Excerpt provided:
━━━━━━━━━━━━━━━━
Sunday, 17 October 2010, 2019
Over the past few months, several new specialty businesses have opened in Tallahassee. With names like Sands Internet Café and Dino Dino Internet Café, one might conclude these new shops are catering to people without home internet access or those telecommuting to work.
The primary business, however, is a new form of gambling becoming popular in Florida and other states: the computer-based sweepstakes.
After purchasing time on a computer, patrons can play casino-like games and win prizes including cash. Since the prizes are awarded to predetermined sweepstakes winners and not by chance, these establishments take advantage of a loophole in many jurisdictions' gambling laws.
As they become more prevalent, the sweepstakes cafés are not going unnoticed by some local officials. Mike Carmolingo, City Commissioner in Deltona, Florida, recently oversaw the unanimous passage of an ordinance prohibiting new internet cafés from opening for six months.
"What they really are is gambling houses," he told the Daytona Beach News-Journal. He is hoping the Deltona ordinance will eventually lead to an outright ban, like in North Carolina where internet cafés become non grata on 01 December 2010.
Earlier this year the Independent Weekly gathered information on the demographics of sweepstakes cafés in that state. Their research revealed that many of the burgeoning cafés exist in low-income minority neighborhoods of Durham, Raleigh and Burlington.
Senator Floyd McKissick, Jr. (NC-D) expressed his concern about gaming rooms masquerading as internet cafés saying, "…we need a way to identify businesses that are exploiting vulnerable populations who are using their limited resources on gambling."
Not all public officials are against the new ventures. Three months ago in Fall River, Massachusetts, City Councilor Leo Pelletier opened the New England Internet Café or "Leo's Place." It is apparently one of the few sweepstakes cafés in the state, having garnered little if any negative attention. Says customer Diane Zumuda, "We come here, go on the Internet, play some games, hang out. It's a fun thing to do."
Back at home Pat Fowler, Executive Director of the Florida Council on Compulsive Gambling, says the businesses are "hitting the state in huge numbers," which is of concern to the group. Fowler told the Tampa Tribune they have seen a sudden increase in calls over problem gaming to which they attribute the proliferation of sweepstakes cafés in the Sunshine State. In Hernando County, for example, at least fourteen have opened in recent months.
There are at least four here in Tallahassee. The first to catch my attention was Sands Internet Café at 4176 Apalachee Parkway. Formerly the location of Smokie's Barbeque, Sands appears to have the typical setup including "internet café" and "sweepstakes" signage outdoors. I do not know their hours of operation, but I drive past Sands every Sunday morning between 0200–0400 and the parking lot is always busy.
A mile west is Dino Dino Internet Café, 3618 Apalachee Parkway, occupying the former Gas Mart convenience store. Within walking distance of that, a new sweepstakes banner recently went up at NYK Internet Café, 3404 Apalachee Parkway. Finally, someone at the Urban Tallahassee forum reports the opening of Lucky Hit Internet Café last month at 3839 North Monroe Street.
━━━━━━━━━━━━━━━━
Dataset records
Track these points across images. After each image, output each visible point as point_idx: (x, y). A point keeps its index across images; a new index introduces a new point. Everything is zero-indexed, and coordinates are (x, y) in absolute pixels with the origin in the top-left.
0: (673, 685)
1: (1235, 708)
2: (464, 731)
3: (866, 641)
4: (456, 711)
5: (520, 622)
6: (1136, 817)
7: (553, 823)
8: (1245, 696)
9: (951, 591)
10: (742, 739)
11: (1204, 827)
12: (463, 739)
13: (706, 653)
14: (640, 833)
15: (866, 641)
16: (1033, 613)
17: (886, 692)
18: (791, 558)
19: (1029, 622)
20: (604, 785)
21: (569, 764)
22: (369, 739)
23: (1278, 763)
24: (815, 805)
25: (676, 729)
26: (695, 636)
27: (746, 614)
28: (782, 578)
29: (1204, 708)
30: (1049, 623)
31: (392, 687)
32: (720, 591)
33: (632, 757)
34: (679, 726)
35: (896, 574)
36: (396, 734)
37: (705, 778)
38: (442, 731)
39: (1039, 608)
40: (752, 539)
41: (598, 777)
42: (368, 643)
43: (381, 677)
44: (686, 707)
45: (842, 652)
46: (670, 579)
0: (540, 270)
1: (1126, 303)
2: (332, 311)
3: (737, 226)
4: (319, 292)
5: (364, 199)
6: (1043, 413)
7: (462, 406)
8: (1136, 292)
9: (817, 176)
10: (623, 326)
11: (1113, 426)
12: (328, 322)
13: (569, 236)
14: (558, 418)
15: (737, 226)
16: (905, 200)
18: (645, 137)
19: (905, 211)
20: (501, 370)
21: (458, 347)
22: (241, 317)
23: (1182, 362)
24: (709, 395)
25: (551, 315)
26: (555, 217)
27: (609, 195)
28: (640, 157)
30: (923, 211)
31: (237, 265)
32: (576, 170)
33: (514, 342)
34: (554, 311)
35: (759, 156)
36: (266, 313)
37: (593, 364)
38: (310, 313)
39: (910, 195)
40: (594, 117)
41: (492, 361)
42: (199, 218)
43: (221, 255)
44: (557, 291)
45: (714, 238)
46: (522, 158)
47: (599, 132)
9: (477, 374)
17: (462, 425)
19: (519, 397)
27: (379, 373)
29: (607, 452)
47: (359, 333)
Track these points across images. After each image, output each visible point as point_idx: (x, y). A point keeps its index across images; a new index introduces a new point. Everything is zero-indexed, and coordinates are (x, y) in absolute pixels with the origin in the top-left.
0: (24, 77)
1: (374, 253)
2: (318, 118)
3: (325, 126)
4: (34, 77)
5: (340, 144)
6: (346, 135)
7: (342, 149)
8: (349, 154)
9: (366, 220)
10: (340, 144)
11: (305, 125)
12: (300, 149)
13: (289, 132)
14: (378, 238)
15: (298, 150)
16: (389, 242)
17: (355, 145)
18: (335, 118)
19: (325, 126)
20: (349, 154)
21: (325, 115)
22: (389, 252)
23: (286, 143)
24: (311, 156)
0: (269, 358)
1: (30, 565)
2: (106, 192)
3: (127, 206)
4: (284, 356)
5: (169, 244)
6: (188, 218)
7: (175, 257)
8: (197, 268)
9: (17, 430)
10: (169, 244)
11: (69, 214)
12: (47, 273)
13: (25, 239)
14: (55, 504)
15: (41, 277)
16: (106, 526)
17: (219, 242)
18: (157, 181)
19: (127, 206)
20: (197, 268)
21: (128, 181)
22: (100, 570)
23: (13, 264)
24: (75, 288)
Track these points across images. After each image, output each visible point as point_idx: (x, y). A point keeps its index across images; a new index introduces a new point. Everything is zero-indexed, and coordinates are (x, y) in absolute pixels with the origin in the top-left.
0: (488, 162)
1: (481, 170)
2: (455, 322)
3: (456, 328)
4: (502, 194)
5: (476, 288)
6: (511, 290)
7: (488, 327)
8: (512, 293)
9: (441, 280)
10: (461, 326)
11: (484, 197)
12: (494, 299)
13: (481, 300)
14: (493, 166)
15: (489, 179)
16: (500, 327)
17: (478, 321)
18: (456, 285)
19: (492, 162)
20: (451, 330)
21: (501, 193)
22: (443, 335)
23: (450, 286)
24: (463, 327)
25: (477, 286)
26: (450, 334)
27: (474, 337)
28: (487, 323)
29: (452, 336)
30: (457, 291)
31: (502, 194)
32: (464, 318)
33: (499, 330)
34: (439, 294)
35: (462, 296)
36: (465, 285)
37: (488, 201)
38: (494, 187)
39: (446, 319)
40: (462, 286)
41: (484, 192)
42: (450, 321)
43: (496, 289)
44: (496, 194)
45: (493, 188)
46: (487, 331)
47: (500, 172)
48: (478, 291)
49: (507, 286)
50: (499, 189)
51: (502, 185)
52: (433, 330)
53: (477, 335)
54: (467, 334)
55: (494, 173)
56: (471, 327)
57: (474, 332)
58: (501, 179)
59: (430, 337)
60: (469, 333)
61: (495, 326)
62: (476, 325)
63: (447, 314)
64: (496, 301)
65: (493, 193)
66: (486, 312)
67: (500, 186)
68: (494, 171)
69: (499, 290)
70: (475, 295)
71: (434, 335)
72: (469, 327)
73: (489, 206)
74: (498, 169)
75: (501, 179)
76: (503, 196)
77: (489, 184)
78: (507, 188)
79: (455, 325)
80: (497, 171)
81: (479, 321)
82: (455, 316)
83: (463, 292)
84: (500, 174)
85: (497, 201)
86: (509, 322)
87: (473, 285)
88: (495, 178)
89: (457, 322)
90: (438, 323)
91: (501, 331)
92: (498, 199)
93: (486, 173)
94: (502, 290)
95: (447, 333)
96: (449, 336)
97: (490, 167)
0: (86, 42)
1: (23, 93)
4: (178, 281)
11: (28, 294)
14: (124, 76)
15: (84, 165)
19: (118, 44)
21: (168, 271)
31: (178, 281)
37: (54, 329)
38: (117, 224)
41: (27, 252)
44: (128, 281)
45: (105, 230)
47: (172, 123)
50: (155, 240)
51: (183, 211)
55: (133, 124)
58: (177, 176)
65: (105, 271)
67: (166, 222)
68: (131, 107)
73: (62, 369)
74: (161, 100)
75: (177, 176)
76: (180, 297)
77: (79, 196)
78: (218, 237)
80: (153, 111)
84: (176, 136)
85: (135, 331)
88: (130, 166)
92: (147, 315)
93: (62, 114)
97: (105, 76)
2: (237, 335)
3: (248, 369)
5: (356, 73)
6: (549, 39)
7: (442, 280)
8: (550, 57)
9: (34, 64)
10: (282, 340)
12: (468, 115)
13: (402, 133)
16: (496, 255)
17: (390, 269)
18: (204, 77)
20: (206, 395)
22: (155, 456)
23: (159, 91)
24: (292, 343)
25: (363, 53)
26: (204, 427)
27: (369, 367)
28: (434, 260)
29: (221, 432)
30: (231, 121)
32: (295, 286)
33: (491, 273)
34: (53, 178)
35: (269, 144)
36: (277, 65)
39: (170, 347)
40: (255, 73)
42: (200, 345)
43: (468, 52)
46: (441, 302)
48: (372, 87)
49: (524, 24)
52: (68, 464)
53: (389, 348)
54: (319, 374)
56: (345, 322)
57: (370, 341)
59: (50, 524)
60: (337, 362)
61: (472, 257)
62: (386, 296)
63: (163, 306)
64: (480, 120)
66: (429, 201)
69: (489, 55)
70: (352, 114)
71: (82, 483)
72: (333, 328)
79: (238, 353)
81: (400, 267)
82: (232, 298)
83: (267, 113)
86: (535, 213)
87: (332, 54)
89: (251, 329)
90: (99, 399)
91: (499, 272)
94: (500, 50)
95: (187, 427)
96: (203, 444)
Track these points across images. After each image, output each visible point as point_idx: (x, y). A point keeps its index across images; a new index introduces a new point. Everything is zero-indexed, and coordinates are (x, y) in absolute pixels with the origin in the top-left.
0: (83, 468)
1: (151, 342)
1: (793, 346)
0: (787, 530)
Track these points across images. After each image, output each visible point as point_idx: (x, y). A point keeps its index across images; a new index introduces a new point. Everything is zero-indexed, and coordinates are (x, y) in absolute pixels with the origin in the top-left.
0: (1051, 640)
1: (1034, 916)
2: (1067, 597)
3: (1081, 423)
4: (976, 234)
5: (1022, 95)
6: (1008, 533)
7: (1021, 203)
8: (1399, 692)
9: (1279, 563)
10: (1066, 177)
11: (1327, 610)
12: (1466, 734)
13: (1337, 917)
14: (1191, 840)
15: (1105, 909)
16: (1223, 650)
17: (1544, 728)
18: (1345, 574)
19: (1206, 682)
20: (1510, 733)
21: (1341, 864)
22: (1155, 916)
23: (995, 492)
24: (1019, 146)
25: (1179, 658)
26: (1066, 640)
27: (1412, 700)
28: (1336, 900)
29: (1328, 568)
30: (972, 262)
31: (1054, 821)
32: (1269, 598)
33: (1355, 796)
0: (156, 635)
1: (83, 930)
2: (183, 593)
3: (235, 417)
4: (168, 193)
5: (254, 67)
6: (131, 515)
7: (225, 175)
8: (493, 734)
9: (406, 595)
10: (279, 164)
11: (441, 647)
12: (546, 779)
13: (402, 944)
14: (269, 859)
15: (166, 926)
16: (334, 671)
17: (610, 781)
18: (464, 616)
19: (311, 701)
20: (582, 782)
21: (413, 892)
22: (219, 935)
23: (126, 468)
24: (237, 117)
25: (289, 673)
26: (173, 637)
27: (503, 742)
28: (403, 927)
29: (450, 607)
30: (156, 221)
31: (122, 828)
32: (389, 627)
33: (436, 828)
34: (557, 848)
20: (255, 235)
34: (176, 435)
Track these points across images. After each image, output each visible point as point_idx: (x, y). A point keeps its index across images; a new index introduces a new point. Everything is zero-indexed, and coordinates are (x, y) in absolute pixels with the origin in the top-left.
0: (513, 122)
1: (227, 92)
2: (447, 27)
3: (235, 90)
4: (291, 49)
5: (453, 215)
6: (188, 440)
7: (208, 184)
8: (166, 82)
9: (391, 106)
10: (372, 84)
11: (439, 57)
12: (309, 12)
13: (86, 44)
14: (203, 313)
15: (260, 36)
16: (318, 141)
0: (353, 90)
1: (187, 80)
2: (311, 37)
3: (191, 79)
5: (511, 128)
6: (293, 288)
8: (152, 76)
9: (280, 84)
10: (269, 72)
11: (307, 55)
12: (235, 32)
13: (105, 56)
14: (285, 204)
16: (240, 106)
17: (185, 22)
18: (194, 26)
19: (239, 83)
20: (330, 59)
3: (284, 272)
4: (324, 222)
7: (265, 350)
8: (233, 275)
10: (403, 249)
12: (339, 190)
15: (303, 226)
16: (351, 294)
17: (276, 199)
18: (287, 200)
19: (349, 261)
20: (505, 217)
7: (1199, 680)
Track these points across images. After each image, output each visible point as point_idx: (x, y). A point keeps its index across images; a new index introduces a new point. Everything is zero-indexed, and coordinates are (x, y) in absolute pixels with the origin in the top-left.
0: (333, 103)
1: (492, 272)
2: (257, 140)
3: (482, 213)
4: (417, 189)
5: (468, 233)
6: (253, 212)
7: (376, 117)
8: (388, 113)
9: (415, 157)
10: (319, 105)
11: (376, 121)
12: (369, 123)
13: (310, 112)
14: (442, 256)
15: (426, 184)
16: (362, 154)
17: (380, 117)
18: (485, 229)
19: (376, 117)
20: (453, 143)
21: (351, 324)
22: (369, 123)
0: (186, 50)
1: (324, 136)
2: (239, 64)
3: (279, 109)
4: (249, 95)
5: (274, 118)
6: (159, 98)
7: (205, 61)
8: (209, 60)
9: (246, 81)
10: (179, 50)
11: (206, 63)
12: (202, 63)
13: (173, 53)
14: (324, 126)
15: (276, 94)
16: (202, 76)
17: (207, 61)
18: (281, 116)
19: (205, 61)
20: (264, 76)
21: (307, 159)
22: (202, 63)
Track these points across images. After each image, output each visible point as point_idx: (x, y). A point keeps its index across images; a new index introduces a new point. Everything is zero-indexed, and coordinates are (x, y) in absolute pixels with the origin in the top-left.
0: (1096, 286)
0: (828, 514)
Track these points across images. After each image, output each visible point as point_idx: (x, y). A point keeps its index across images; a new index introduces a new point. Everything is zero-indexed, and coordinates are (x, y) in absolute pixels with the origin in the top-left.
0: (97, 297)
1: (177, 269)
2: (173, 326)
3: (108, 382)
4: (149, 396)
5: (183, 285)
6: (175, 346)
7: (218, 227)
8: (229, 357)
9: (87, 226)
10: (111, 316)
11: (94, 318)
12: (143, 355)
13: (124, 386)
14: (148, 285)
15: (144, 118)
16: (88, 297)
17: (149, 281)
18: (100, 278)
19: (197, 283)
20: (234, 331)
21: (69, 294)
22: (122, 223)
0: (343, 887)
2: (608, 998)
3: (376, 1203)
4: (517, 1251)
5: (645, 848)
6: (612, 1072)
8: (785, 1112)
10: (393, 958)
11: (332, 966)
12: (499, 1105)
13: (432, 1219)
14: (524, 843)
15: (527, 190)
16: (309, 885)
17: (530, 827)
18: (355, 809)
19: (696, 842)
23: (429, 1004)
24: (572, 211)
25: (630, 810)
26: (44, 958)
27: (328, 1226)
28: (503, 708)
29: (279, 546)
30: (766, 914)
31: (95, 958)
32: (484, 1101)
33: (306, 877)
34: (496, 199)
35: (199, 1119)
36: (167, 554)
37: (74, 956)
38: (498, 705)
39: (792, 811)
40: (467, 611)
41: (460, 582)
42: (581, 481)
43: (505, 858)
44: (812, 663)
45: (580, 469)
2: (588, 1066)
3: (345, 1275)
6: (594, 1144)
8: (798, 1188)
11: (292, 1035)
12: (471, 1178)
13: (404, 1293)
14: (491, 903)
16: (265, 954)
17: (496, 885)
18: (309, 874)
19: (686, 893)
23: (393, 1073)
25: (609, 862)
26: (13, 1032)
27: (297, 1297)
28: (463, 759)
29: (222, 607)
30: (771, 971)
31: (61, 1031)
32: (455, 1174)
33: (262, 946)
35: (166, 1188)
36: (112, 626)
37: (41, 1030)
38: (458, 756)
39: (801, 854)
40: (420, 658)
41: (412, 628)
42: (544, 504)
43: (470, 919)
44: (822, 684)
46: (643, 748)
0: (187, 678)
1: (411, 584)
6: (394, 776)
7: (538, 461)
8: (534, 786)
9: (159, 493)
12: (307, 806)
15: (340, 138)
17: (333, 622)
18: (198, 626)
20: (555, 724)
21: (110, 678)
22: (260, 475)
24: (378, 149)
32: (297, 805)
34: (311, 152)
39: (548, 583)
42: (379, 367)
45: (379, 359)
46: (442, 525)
━━━━━━━━━━━━━━━━
Task list:
[a] Answer these questions from the article on sweepstakes cafés:
(i) For how long does the Deltona ordinance bar new internet cafés from opening?
(ii) What business used to occupy the site of Dino Dino Internet Café?
(iii) How many sweepstakes cafés have opened in Hernando County in recent months, at minimum?
[b] According to the article on sweepstakes cafés, why are these businesses able to exploit a loophole in many jurisdictions' gambling laws?
This data has no connection to the article on sweepstakes cafés.

Outputs for the tasks:
[a]
(i) Six months.
(ii) The Gas Mart convenience store.
(iii) At least fourteen.

[b] The prizes are awarded to predetermined sweepstakes winners rather than by chance. That lets the cafés take advantage of a loophole in many jurisdictions' gambling laws.